La courbe africaine de l’évolution du COVID-19 ne semble pas être la même constatée ailleurs, et c’est un mystère qui a été bien souligné par les experts du monde.
213 millions de cas de paludisme ont été enregistrés en 2018 en Afrique par l’OMS, soit 93% des cas dans le monde.
À elle seule, la région Afrique, selon l’OMS, a enregistré 94% des 405 000 décès liés au paludisme dans le monde en 2018.
La tuberculose tue des centaines de milliers de personnes en Afrique.
Le choléra, la dengue, la fièvre jaune…
Les maladies infectieuses tuent énormément en Afrique et cela n’empêche pas les populations de vaquer à leurs occupations et de faire tourner l’économie même si la contagiosité du Covid-19 confère à cette maladie un caractère exceptionnel.
L’idée d’aller vers un confinement général au Sénégal est de plus en plus brandie et développée de diverses manières comme un ballon de sonde.
Le Président Macky Sall n’exclut pas l’idée d’un confinement général et l’a exprimée en ces termes lors de sa récente interview avec le journal français Le Figaro : « Il va de soi que si l’évolution de la situation requiert un confinement général, nous le ferons sans hésiter. »
Rappelons que d’un point de vue épidémiologique le confinement général mis en œuvre en Europe et dans certains pays n’a pas pour objectif d’éliminer la maladie dans les territoires concernés mais plutôt d’aplatir la courbe de contagion de celle-ci. Cette politique tient également compte des réalités socioéconomiques qui permettent d’agir directement sur une population totalement confinée.
Le confinement général, au Sénégal, risque de faire courir de gros dangers à notre pays. L’Etat n’a pas les moyens de faire face à une demande sociale qui se révélera indubitablement, en questions de survie.
Et même si les moyens étaient mobilisés par un quelconque truchement, notre structure économique ne permet pas d’agir sur la population impactée. Dans un pays où 80% de la population active est dans l’informel, il est très facile de créer une crise sociale à travers des décisions maladroites, sans aucun rapport avec nos réalités socio-économiques.
Nous n’aurons pas les moyens de faire face à l’exigence de mesures d’accompagnement pour une résilience sociale et économique.
Aujourd’hui la situation est assez alarmante dans notre pays. Il me semble risqué d’en rajouter avec des décisions excessives sans qu’elles aient forcément un impact réel sur l’évolution du virus.
Compte tenu de nos faibles capacités en lits de réanimation qui mèneraient à une saturation rapide du système de prise en charge des cas les plus graves, quel que soit l’axe d’attaque choisi pour l’Etat du Sénégal.

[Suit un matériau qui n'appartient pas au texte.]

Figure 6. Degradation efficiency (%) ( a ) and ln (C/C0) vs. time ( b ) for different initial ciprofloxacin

Compte tenu de l’évolution de la maladie sur tout le territoire sénégalais qui laisse à penser que la situation est déjà hors de contrôle pour les équipes mobilisées dans la traque des cas contaminés.
Compte tenu du refus d’annulation de la dette publique des pays africains par les partenaires techniques et financiers; ce qui augure des lendemains difficiles de relance de notre économie.

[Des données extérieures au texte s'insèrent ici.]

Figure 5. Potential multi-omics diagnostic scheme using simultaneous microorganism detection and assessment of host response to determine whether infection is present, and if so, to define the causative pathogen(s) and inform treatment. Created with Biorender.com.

Compte tenu des difficultés que traversent les populations impactées qui n’ont pas été touchées par la distribution de l’aide.
Compte tenu de la situation alarmante des confinés décrite par eux-mêmes et la stigmatisation des cas contaminés qui poussent les populations à se terrer chez eux.

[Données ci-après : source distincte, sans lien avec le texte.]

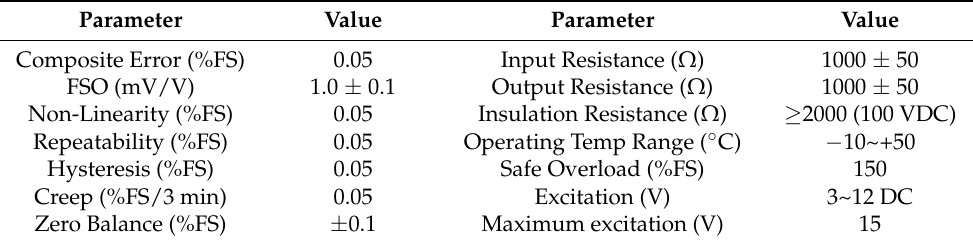
Table 1. Parameter index of the resistance strain gauge load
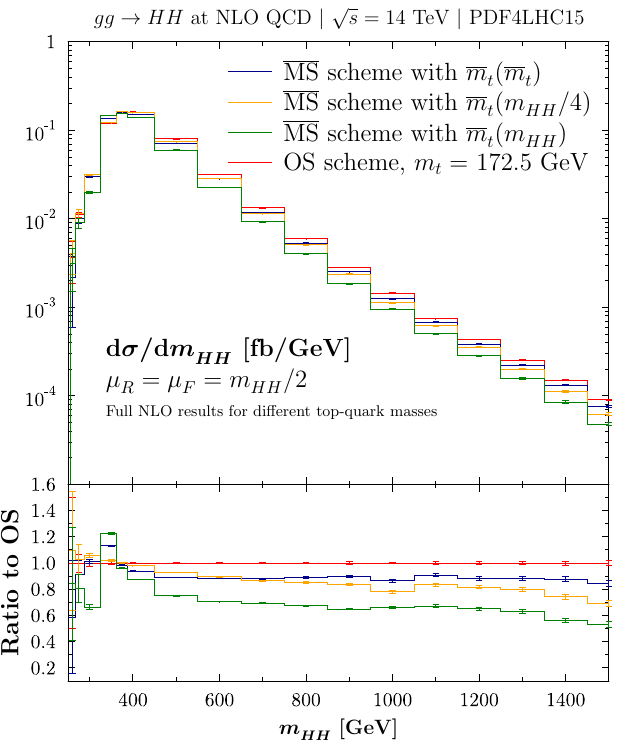
Figure 14 . The di(cid:11)erential Higgs-pair production cross section at NLO as a function of the invariant Higgs-pair mass for a c.m. energy of 14 TeV for four di(cid:11)erent choices of the scheme and scale of the top mass. The lower panel shows the ratio of all results to the default results with the top pole mass (OS scheme). PDF4LHC PDFs have been used and the renormalization and factorization scales of (cid:11) s and the PDFs have been (cid:12)xed at our central scale choice (cid:22) R = (cid:22) F = Q=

Nous proposons ce qui suit :
1. Un déconfinement territorial total avec obligation du respect de la distanciation sociale dans tous les espaces publics. Cela permettra à une grande partie de la population d’aller travailler et de subvenir à ses besoins pressants;
2. Elargir considérablement le nombre de tests et continuer à appliquer un isolement médicalisé des personnes contaminées;
3. La dotation de nos structures de santé des moyens de faire face au traitement des malades du COVID-19 : renforcement et équipement du personnel médical, renforcement du plateau médical, installation de préfabriqués pour accueillir les malades;
4. Une production massive de masques encadrée par l’Etat; s’assurer que les masques soient accessibles à moindre coût et ainsi permettre son renouvellement.